Northern Ireland

Eamon Collins murder: Man arrested in County Armagh released

Eamon Collins Image copyright VT Freeze Frame - free to use
Image caption Eamon Collins was murdered a short distance from his Newry home in 1999

A 56-year-old man arrested by police investigating the murder of former IRA man Eamon Collins 15 years ago has been released unconditionally.

Mr Collins was beaten and stabbed to death in Newry, County Down, in January 1999. Police believe he may also have been deliberately struck by a car.

His body was found at Dorans Hill, a country road a short distance from his home in the Barcroft estate in Newry.

The man was arrested in County Armagh on Thursday morning.

He was released on Friday.

Two men, aged 42 and 55, arrested last week, were also later released unconditionally.

Det Ch Insp Peter Montgomery said: "I continue to ask those with information about Mr Collins' murder, particularly those in the Barcroft estate, to think again about the awfulness of what happened and about the Collins family. It is never too late to come forward."

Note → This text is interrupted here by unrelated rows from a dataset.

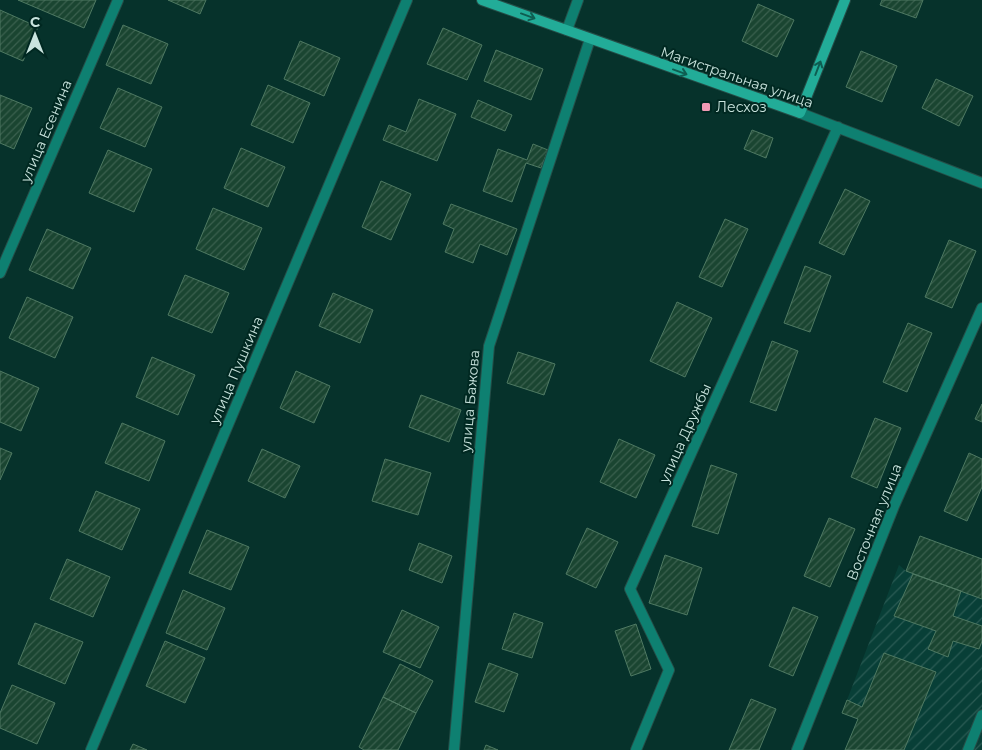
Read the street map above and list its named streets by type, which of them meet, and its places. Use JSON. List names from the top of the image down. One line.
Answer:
{"streets":{"street":["Магистральная улица","улица Есенина","улица Пушкина","улица Бажова","улица Дружбы","Восточная улица"]},"crossings":[["Магистральная улица","улица Бажова"],["Магистральная улица","улица Дружбы"]],"one_way":["Магистральная улица"],"places":{"transit":["Лесхоз"]},"north":"top"}
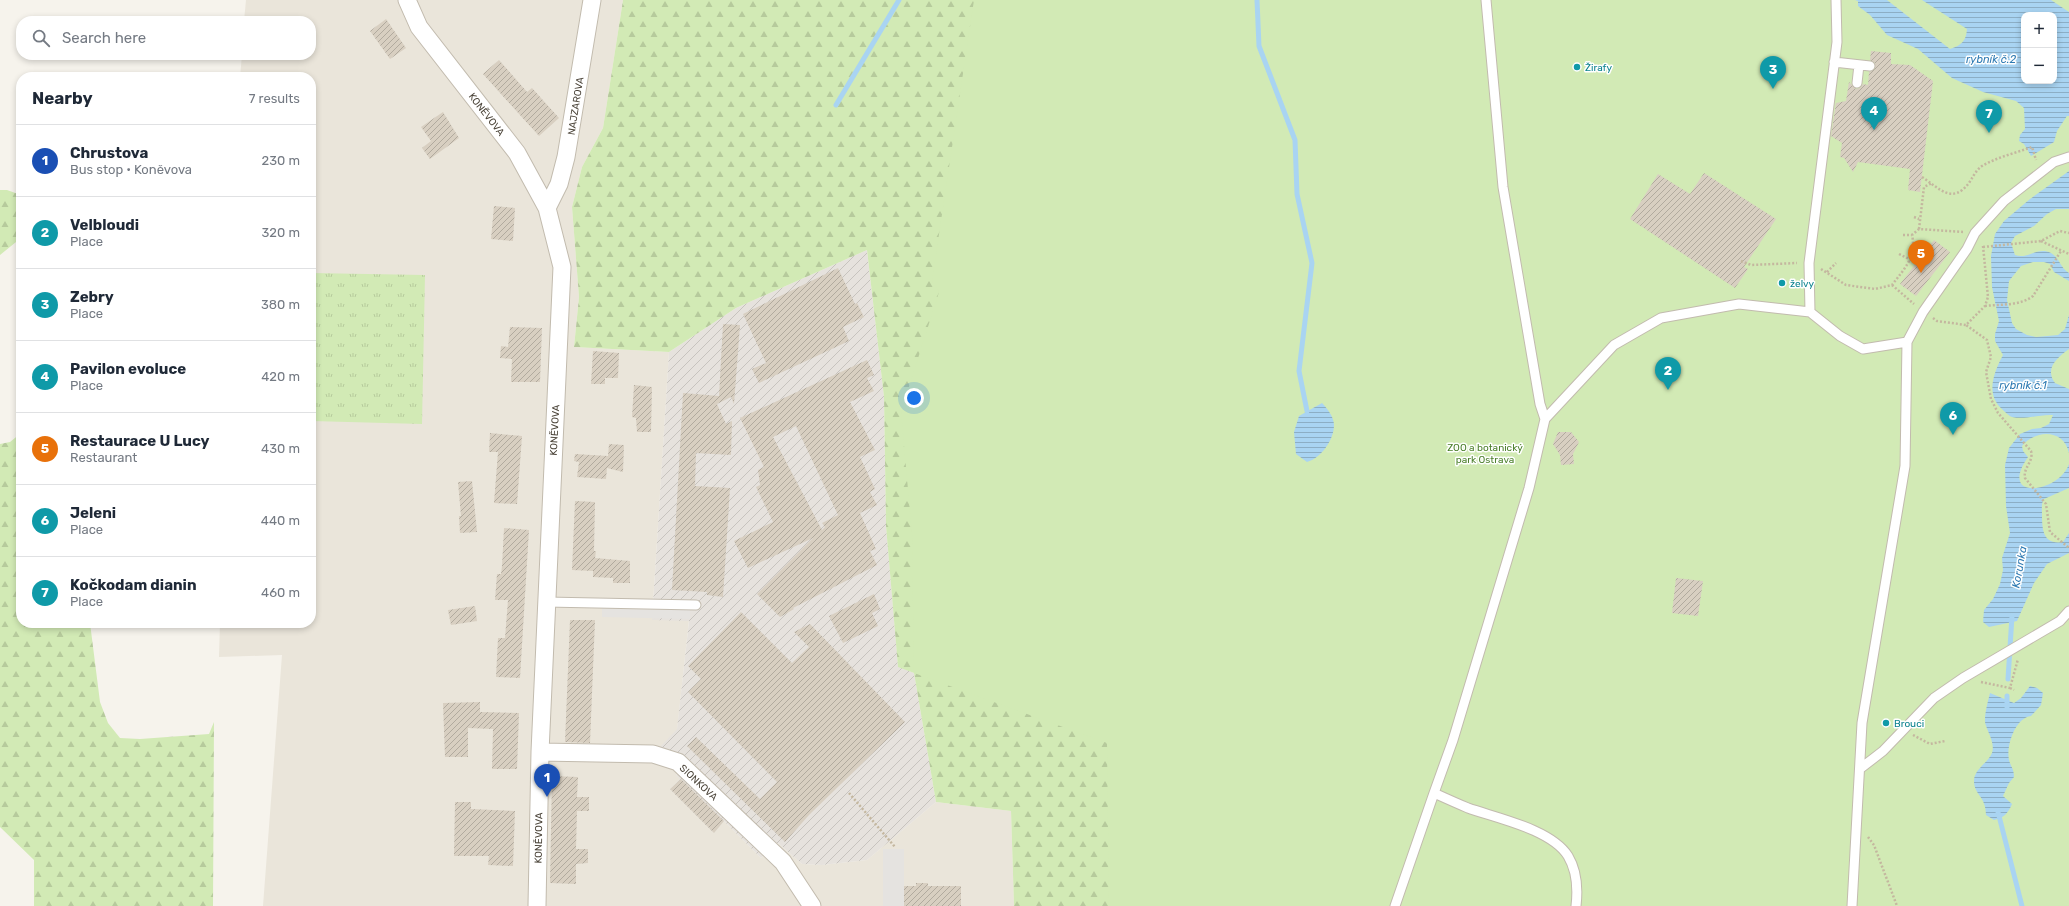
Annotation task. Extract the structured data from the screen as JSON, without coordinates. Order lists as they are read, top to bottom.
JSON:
{
  "streets": {
    "street": ["NAJZAROVA", "KONĚVOVA", "SIONKOVA"]
  },
  "crossings": [
    ["NAJZAROVA", "KONĚVOVA"],
    ["KONĚVOVA", "SIONKOVA"]
  ],
  "water": ["rybník č.2", "rybník č.1", "Korunka"],
  "parks": ["ZOO a botanický park Ostrava"],
  "places": ["Žirafy", "želvy", "Brouci"],
  "page": {
    "map_buttons": ["+", "−"],
    "search": "Search here",
    "pins": [
      "3",
      "4",
      "7",
      "5",
      "2",
      "6",
      "1"
    ],
    "heading": ["Nearby", "7 results"],
    "list": [
      {
        "mark": "1",
        "name": "Chrustova",
        "note": "Bus stop · Koněvova",
        "value": "230 m"
      },
      {
        "mark": "2",
        "name": "Velbloudi",
        "note": "Place",
        "value": "320 m"
      },
      {
        "mark": "3",
        "name": "Zebry",
        "note": "Place",
        "value": "380 m"
      },
      {
        "mark": "4",
        "name": "Pavilon evoluce",
        "note": "Place",
        "value": "420 m"
      },
      {
        "mark": "5",
        "name": "Restaurace U Lucy",
        "note": "Restaurant",
        "value": "430 m"
      },
      {
        "mark": "6",
        "name": "Jeleni",
        "note": "Place",
        "value": "440 m"
      },
      {
        "mark": "7",
        "name": "Kočkodam dianin",
        "note": "Place",
        "value": "460 m"
      }
    ]
  }
}
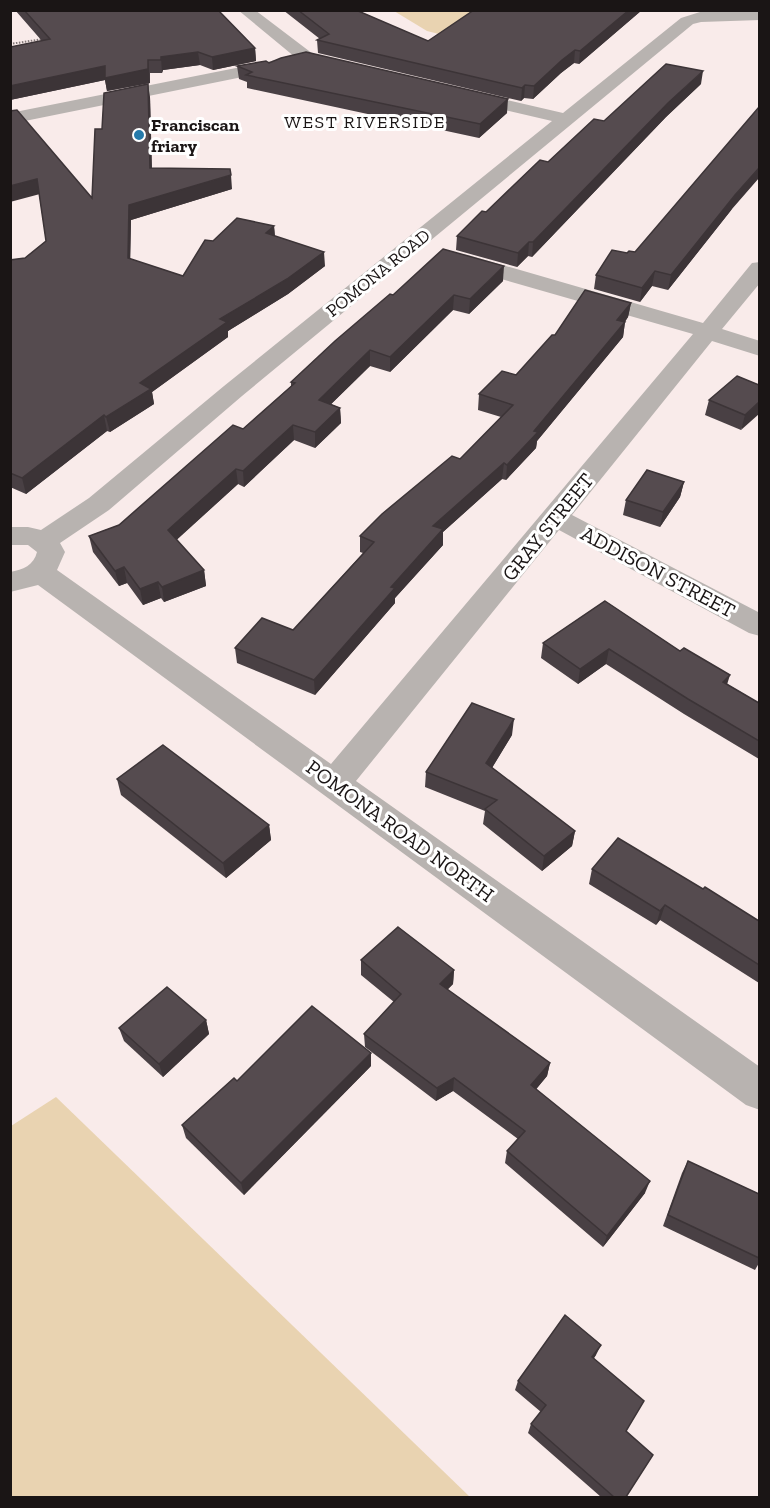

Mr Collins, who was 45 at the time of his murder, was an IRA member who later turned supergrass, the term used for those prepared to give evidence against former associates.

Image caption Mr Collins's body was found at Dorans Hill in January 1999

In January of this year, police said they had DNA obtained from the murder scene.

While in the IRA, Mr Collins collected information on police officers and Royal Ulster Constabulary special branch members and set up assassinations over a six-year period.

Although he never directly shot anyone, he provided information and recruited members.

He was arrested in 1985 and charged with 50 terrorist offences including five murders and membership of the IRA.

At that point he became a supergrass, and more than 40 suspects were arrested as a result of the evidence he gave against them, but most were released after Mr Collins had a change of heart.

He walked free from Belfast Crown Court after the judge dismissed his alleged confessions.

He later wrote a book, Killing Rage, which was highly critical of the IRA.